Sebastian explained, "We do not know how this happened as of yet. Anyway, we were notified by an anonymous person that the exploit had been used to break into his server machine and the attacker left the exploit header (the copyright and one-line description) as a proof on his server.

"We instantly knew that this was not good news and would probably mean a lot of illegal activity using our exploit. So we decided to release an advisory to the public as soon as possible, although we have not yet researched all vulnerable platforms and have not compiled full details on the vulnerable systems."
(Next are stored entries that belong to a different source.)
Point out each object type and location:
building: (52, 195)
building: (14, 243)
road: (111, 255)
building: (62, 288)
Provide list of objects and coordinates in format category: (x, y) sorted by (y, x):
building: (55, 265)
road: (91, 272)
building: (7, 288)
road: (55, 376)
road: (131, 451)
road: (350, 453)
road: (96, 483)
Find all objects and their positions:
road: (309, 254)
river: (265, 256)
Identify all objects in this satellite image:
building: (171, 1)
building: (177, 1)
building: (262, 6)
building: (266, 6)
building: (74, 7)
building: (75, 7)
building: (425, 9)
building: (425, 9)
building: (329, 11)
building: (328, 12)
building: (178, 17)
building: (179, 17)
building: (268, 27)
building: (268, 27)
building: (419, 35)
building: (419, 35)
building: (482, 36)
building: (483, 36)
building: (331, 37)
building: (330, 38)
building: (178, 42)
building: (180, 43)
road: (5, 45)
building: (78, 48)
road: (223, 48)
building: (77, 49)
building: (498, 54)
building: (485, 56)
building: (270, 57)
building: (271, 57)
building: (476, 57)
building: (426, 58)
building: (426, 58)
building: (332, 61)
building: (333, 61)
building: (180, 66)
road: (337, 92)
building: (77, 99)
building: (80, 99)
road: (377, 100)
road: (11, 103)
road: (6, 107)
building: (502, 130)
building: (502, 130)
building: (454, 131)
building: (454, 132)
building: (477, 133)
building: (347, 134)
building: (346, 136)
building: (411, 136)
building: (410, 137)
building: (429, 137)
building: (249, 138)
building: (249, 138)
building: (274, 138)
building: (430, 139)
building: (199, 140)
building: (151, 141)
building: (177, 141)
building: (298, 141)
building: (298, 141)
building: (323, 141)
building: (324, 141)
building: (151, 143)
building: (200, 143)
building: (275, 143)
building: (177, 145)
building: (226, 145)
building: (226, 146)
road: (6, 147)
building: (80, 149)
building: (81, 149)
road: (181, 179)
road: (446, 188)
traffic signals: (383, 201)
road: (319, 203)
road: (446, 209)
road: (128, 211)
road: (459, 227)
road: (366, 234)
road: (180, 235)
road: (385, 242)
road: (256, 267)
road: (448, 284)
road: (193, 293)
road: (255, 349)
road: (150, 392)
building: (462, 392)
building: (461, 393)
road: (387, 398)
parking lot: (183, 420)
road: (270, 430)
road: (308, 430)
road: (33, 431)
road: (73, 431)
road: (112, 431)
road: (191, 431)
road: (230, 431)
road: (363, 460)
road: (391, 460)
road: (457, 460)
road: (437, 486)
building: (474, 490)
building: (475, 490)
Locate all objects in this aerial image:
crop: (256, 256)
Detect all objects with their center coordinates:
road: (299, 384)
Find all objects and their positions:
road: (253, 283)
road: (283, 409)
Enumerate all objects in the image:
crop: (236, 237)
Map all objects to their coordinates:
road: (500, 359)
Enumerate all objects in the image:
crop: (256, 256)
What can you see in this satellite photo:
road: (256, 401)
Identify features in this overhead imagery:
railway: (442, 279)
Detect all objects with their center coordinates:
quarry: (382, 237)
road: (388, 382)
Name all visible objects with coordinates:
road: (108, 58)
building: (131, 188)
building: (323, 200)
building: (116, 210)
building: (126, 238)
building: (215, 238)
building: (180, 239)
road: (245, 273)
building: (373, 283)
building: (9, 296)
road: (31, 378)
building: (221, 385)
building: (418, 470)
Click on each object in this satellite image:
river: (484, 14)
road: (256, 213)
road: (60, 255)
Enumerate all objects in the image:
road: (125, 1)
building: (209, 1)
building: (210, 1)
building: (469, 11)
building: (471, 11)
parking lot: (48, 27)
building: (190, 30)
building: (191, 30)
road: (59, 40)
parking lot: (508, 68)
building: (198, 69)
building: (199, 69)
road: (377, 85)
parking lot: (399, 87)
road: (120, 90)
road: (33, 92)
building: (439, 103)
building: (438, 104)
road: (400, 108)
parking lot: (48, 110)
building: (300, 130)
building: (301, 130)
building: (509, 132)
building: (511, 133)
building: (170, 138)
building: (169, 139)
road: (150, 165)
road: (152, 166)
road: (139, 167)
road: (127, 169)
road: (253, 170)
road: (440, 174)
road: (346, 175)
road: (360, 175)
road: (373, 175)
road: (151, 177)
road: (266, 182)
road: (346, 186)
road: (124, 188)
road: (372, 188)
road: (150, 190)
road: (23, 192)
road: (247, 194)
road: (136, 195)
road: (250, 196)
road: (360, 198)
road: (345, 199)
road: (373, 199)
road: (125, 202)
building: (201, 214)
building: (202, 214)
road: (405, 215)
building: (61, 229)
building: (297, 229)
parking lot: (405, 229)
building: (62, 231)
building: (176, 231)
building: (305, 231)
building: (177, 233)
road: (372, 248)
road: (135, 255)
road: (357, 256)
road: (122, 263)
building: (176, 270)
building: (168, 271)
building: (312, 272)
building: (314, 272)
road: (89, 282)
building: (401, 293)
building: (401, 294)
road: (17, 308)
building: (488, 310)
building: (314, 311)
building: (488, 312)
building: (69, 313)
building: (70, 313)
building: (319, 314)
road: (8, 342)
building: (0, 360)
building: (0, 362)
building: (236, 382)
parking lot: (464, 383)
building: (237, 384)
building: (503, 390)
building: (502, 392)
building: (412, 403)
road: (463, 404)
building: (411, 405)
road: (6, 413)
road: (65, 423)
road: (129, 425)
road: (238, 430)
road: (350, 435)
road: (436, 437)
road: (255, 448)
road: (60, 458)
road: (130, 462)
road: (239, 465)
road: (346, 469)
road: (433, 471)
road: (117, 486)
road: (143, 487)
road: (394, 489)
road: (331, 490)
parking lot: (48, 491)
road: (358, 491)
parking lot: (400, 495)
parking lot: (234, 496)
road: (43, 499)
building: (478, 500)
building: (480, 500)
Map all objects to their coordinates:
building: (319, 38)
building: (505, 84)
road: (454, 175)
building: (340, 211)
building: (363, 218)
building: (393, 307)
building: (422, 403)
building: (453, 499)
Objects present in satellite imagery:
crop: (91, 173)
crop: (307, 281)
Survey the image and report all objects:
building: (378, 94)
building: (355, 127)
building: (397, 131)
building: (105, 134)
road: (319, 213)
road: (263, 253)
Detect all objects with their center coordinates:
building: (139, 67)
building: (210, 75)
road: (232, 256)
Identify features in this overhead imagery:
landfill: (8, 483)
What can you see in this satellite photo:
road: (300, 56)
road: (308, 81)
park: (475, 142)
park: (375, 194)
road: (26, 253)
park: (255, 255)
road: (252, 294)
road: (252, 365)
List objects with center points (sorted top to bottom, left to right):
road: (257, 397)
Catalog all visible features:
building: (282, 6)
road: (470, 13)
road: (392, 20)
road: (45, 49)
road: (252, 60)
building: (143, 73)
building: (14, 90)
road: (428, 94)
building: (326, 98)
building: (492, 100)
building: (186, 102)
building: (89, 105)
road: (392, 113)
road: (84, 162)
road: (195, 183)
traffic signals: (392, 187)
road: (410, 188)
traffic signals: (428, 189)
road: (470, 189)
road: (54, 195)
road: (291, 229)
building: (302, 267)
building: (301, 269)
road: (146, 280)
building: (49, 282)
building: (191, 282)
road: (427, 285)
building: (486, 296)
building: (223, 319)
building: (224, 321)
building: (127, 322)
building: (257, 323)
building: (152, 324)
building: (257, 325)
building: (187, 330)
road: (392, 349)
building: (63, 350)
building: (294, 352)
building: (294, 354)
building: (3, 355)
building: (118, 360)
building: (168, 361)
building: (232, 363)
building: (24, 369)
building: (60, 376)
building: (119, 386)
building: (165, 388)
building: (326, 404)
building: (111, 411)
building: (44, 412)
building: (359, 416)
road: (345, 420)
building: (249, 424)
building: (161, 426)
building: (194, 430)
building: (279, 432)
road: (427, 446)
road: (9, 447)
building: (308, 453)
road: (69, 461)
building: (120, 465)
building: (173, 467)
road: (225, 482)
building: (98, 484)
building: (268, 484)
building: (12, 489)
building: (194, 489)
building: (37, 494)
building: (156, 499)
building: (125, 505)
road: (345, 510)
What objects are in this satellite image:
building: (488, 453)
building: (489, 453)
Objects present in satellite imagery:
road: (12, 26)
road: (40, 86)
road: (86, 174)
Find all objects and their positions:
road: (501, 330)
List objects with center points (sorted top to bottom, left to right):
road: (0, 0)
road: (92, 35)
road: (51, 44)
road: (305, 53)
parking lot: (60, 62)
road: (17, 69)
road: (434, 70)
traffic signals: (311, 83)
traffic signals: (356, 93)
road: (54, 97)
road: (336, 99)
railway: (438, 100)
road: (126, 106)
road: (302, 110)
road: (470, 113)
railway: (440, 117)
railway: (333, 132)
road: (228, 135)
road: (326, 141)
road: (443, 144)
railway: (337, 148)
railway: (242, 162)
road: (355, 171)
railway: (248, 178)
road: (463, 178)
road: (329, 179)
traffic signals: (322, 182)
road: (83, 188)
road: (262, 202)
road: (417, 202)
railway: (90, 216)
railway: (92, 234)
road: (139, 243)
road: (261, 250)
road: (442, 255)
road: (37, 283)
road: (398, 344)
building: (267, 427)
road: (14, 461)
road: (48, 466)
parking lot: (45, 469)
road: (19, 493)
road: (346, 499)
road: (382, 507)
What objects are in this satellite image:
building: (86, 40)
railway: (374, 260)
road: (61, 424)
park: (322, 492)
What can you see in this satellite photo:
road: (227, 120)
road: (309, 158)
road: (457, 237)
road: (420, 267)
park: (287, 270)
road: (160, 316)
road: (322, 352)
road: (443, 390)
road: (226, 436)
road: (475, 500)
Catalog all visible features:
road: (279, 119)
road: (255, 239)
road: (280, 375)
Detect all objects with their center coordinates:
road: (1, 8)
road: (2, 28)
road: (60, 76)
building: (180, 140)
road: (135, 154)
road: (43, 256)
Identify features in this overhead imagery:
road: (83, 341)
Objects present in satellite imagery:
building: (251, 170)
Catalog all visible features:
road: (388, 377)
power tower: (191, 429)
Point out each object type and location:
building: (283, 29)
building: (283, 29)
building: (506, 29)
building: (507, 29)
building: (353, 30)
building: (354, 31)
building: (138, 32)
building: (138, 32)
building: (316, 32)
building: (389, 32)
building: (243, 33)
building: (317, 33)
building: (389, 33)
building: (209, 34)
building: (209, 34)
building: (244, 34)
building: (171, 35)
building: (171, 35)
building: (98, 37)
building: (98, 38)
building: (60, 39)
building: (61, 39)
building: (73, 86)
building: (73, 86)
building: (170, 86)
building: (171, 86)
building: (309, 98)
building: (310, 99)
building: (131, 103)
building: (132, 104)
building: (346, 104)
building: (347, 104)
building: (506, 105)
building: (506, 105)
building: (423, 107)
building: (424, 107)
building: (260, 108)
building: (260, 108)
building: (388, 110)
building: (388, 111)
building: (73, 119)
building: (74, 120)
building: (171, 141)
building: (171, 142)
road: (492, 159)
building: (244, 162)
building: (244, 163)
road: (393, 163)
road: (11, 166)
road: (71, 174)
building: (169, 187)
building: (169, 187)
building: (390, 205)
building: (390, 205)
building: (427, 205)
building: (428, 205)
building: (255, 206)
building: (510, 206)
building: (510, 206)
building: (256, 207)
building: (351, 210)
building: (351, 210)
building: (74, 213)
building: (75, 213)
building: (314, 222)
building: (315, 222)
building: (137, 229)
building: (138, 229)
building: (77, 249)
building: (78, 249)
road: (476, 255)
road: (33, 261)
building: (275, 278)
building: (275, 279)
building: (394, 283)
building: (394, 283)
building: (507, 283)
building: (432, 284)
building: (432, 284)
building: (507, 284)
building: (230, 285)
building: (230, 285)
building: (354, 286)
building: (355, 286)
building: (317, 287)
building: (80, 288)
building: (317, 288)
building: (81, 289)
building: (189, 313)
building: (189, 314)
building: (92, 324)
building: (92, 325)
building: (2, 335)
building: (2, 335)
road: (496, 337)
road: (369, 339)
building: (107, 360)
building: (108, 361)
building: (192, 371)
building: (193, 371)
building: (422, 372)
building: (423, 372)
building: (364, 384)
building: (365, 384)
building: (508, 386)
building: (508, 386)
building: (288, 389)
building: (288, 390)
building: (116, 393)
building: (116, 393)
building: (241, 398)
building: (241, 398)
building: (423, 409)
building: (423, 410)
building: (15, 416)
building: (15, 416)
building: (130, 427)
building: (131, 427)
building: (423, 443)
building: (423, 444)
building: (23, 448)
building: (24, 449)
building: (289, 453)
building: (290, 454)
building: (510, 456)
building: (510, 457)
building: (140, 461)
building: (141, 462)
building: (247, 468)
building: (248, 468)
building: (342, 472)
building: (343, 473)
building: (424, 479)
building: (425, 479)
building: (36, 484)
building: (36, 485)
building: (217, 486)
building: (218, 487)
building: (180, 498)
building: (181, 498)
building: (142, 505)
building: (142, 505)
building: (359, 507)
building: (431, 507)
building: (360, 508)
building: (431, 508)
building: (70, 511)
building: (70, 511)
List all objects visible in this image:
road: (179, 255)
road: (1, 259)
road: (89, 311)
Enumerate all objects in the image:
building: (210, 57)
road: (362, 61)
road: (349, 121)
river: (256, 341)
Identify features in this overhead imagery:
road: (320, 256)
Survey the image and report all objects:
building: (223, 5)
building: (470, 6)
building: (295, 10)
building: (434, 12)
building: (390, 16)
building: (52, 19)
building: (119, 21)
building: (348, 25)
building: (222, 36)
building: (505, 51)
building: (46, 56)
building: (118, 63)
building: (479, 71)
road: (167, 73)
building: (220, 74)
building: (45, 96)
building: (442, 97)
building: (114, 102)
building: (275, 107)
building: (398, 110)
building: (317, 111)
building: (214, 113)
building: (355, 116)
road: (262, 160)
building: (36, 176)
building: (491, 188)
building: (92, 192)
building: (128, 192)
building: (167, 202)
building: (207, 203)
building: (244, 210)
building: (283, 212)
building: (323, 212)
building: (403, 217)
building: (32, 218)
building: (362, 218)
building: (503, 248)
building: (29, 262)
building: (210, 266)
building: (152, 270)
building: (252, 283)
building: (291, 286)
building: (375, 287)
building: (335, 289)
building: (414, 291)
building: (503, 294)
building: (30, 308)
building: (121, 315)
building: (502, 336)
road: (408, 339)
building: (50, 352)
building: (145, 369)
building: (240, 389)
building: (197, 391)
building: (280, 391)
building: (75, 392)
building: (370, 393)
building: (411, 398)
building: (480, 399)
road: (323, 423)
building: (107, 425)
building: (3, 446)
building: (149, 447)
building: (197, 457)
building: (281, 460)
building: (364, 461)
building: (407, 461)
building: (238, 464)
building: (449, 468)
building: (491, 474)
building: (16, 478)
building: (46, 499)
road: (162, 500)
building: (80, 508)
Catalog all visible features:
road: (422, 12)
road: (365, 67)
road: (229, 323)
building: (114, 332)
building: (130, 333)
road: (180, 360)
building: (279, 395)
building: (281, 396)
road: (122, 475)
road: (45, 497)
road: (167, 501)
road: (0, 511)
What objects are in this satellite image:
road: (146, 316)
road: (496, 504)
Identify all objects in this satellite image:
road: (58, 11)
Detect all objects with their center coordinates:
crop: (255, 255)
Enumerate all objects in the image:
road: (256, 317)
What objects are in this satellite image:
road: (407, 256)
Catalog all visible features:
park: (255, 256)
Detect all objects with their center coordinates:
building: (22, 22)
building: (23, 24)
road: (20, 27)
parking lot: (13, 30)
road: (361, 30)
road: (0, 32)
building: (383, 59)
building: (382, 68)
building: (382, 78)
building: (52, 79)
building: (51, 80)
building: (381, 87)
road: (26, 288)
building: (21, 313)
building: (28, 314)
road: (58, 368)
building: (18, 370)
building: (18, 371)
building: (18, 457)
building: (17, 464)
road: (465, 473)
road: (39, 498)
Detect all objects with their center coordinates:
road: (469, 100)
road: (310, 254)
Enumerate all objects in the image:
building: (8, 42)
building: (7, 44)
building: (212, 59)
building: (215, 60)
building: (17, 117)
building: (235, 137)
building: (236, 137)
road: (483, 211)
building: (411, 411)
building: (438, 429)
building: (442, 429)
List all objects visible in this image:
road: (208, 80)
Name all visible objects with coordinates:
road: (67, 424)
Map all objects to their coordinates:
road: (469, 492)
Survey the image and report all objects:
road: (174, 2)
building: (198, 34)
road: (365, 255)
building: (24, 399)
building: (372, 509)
It was apparently a person who received the exploit in such a manner that posted it to the Bugtraq list. Elias Levy, administrator of the list, conceded that, despite the fact that the poster was warning others of a new exploit being used in the wild, it was a mistake to allow the exploit to get onto the mailing list.

"The approval of TESO's exploit was an error as we have stated on the list," Levy told InternetNews.com. "This does not appear to have been sufficient for TESO. We do have to wonder, how did their exploit end up being used by criminals to break into machines, and [we] find it ironic that while their exploit is being openly traded in the underground they did not wish to provide the public with access to the same so that at the very least they could examine it and use it to test their own systems."

Levy added, "We do not encourage people that find vulnerabilities to release exploits, although we understand that some people may think it's necessary. We encourage people that wish to release some type of demonstration tool to create it in such a way that it only allows for the testing, not the exploitation, of the vulnerability. That being said, if there is an exploit in the wild we will publish it so as to allow the public to be aware of its existence, study it, and use it for their own testing."

"The exploit has been stolen before, and was indeed 'traded' among relatively unskilled system crackers," Sebastian said. "We also have received mails of persons who apparently had the exploit before it was sent to Bugtraq. "Nevertheless, the distribution through Bugtraq added massively to the problem from our point of view."

Sebastian said TESO is still considering whether to pursue legal action, but has not yet retained an attorney.

However, TESO may face an uphill battle in court if it decides to pursue a case, Norwood said.

"You probably have the right to make copies of [an exploit] to find out where its flaw is," Norwood said. "I doubt there's a court out there that's going to hold this to be a copyright infringement."

He also noted that TESO may not have a right to copyright the work at all, as a court may take the view that the exploit was derived from another source, in this case the flawed BSD code.

"It may be that it's a derivative work," Norwood said. "Creative derivation of works is an exclusive right of the copyright owners too. There's probably an open question as to whether [TESO] ever owned a copyright to the code to start with."

Still, Norwood said that if the exploit was copyrightable, then Bugtraq probably did not have the right to reproduce it.

"The copyright owner is the one who has the right to make a distribute copies," he said. "The fact that you own the original, tangible object does not constitute the right to make copies of it."

Norwood likened the copy of the exploit to a photographic negative.